In the same way, in 1979, the very famous ‘Labour isn’t working’ poster was credited with having a huge part in winning the General Election for the Tories.

Labour isn't working poster for the Conservatives from the 1979 general election
Labour isn't working poster for the Conservatives from the 1979 general election

Who says advertising doesn’t have an impact?

8 thoughts on “Why David Cameron is losing the lead for the Conservatives

  1. I found it interesting on the news last night, they mentioned how David Cameron has had a facebook account created for him (as has lots of the other politicians trying to follow the example of Obama), but he doesn’t actually make any input on it him self!
    It’s the whole point of social media that it has to be genuine and personal? At least to some extend?
    Like you say, isn’t he once again pretending to be “down there with the kids” but actually completely missing the point?

    1. That’s a really good point. Social media can be incredibly powerful, but as we know, it can also sniff out the truth very quickly. I think david Cameron on Facebook is about as credible as me dancing at a wedding!

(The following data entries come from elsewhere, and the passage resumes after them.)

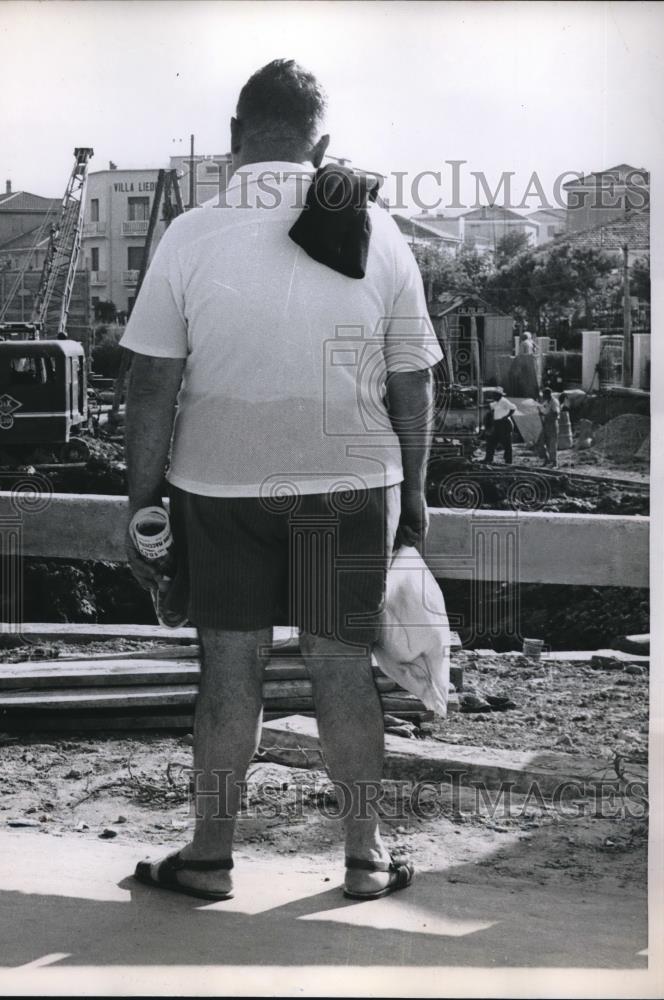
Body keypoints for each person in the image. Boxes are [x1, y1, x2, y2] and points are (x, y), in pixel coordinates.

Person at [120, 60, 442, 902]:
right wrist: (413, 494)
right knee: (343, 669)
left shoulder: (189, 233)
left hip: (218, 490)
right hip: (347, 486)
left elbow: (151, 381)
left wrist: (142, 500)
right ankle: (367, 860)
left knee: (231, 671)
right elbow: (415, 377)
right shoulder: (378, 226)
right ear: (321, 141)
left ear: (234, 140)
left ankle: (208, 859)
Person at [484, 388, 517, 464]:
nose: (493, 396)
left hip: (504, 424)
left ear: (499, 395)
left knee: (506, 443)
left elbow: (513, 408)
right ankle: (488, 458)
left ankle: (508, 461)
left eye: (495, 395)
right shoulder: (496, 402)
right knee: (491, 441)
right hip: (497, 424)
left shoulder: (504, 401)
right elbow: (489, 406)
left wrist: (506, 416)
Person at [537, 387, 561, 467]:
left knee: (552, 444)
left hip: (552, 424)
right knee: (541, 442)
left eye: (544, 395)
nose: (543, 396)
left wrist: (544, 414)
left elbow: (556, 413)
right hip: (546, 423)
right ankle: (546, 459)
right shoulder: (546, 402)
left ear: (548, 394)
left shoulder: (554, 402)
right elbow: (543, 409)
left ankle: (554, 462)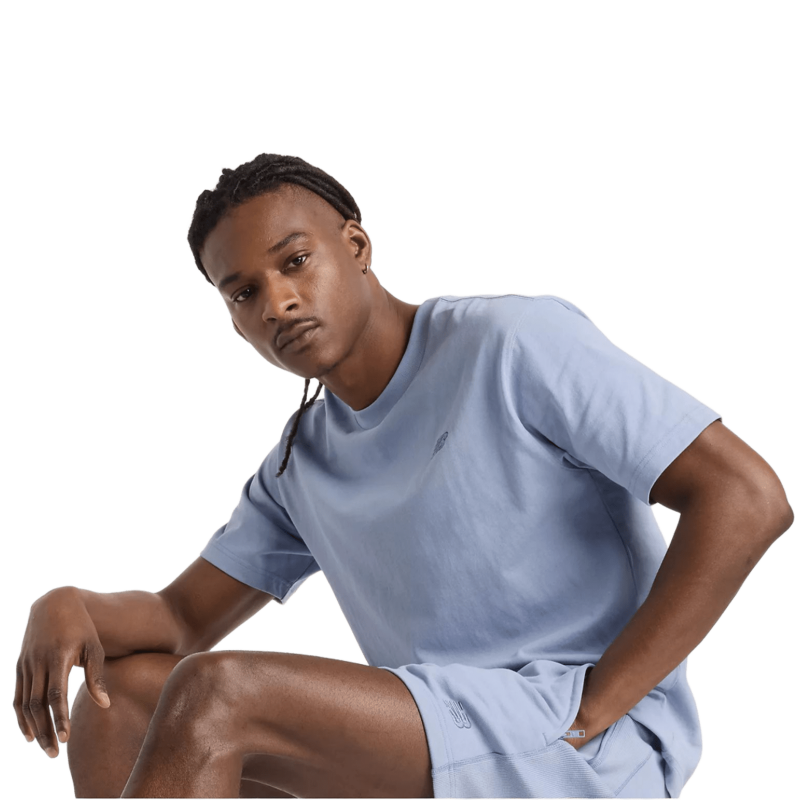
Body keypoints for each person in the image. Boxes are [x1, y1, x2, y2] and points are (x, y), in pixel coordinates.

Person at [14, 153, 794, 799]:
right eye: (243, 292)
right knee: (122, 698)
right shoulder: (302, 461)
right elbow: (180, 617)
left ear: (355, 245)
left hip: (586, 741)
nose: (277, 303)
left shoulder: (511, 344)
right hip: (444, 739)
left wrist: (601, 702)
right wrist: (64, 605)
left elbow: (747, 497)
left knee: (218, 694)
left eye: (295, 261)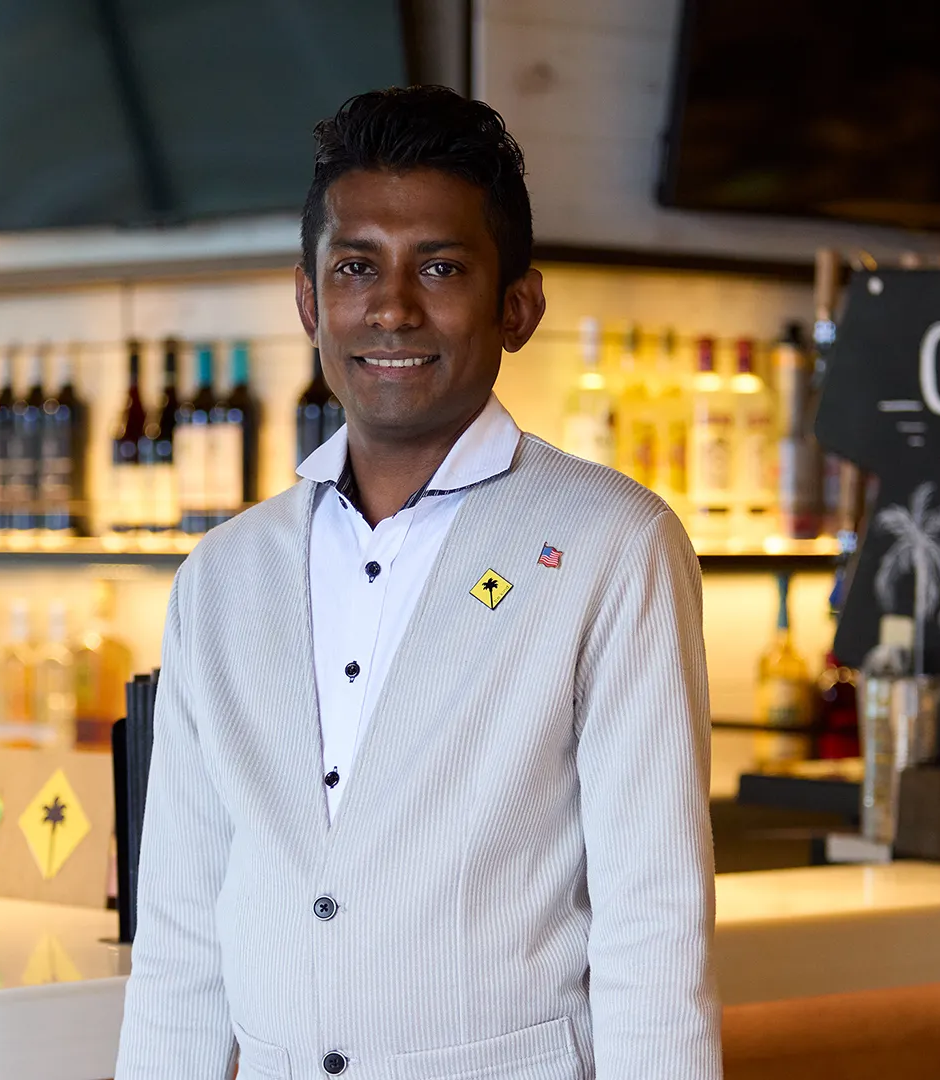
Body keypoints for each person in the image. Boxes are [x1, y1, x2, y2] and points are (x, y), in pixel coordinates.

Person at [115, 85, 719, 1080]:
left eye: (440, 267)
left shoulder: (612, 544)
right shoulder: (222, 575)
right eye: (356, 267)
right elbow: (183, 931)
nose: (393, 307)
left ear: (517, 307)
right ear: (309, 303)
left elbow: (653, 922)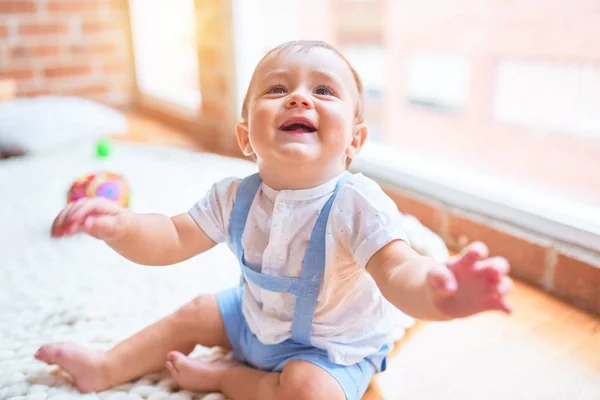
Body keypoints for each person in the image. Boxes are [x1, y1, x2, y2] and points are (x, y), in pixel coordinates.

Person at [35, 40, 512, 400]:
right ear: (246, 137)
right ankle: (104, 366)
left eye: (323, 90)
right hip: (251, 318)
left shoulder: (358, 204)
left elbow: (398, 270)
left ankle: (232, 379)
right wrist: (120, 227)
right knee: (193, 312)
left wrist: (440, 290)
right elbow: (171, 237)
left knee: (309, 391)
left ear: (354, 141)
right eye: (278, 88)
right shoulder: (234, 195)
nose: (299, 98)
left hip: (330, 348)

  2. Some great points there John (as ever!). I think it is an interesting issue. These ‘airbrush’ posters do expose what a lot of people fear – that these guys just aren’t genuine and are ‘pretending’! We all ‘question’ a lot more now and therefore ‘see through’ the hype’.

    It’s quite interesting that the politicians are trying to ‘adopt’ the ‘social media’ thing, but are struggling to make it work. The problem is that they all copme across as ‘same as’.

    Their challenge is to differentiate themselves (‘dramatically differentiate’ themselves?) and ‘demonstrate that!

    I had a bizarre experience recently – I watched David Cameron’s performance at TED last month – see link here

    and was quite impressed (scarilly)!!!

    Maybe these politicians should be using new technology and ‘modern’ promotional methods to reinforce their difference and personality – i.e. do the stuff they are good at, and let people see them doing it.

    1. It feels to me like they are trying to create a David Cameron ‘brand’ by using tons and tons of market research to find out what offends people the least. This goes completely against your theory of creating things that are ‘clear and demonstrably different’ as it only ever creates things that re clear and demonstrably safe.

      This hunting around in the middle ground is, i’m sure, the reason that politics is blanding itself out of existence and why it is so totally unappealing to younger potential voters.

      If they came out and stood for ‘something’ rather than ‘anything’, it might not be to everyones taste, but at least we would know what was important to them.

      Love or hate Michael Foot (RIP his floppy haired old soul) at lest you knew what he stood for, what was vital and in his ‘Peacemonger‘ speech you had no doubt what you were getting if you signed up to his public values.

      1. Well, that’s really interesting what you’re saying. A couple of months ago I ‘whimped out’ of doing an article on the BNP being ‘Dramatically and Demonstrably Different’ because all the other parties were ‘same as’.
        Absolutely no way did i want to support or even condone what they stand for, but that’ s almost the point – many successful ‘brands’ provoke a reaction – positive or negative, and if there’s enough ‘positives’ (‘enough’ is in itself a very subjective word), then you’ve got ‘success’.
        The BNP ‘brand’ stands out among a ‘sea of sameness’ and that’s very scary!
        Think I’ll write to my MP!

  3. Certainly the advertising highlights a concern of the voting public – How are the Conservatives different from Labour? How is Cameron different from Blair or Brown? Exactly with your point about sameness John.

    I’m not sure it’s the positioning as “down with the kids” that is the issue, but more a case of credibility. The ad simply shows that the focus is on image, and not the true message. Why should we believe him? If we can’t believe him, why should we vote for him?

    Elections are lost, rather than won. It comes down to how bad Labour are in comparison to the Conservatives!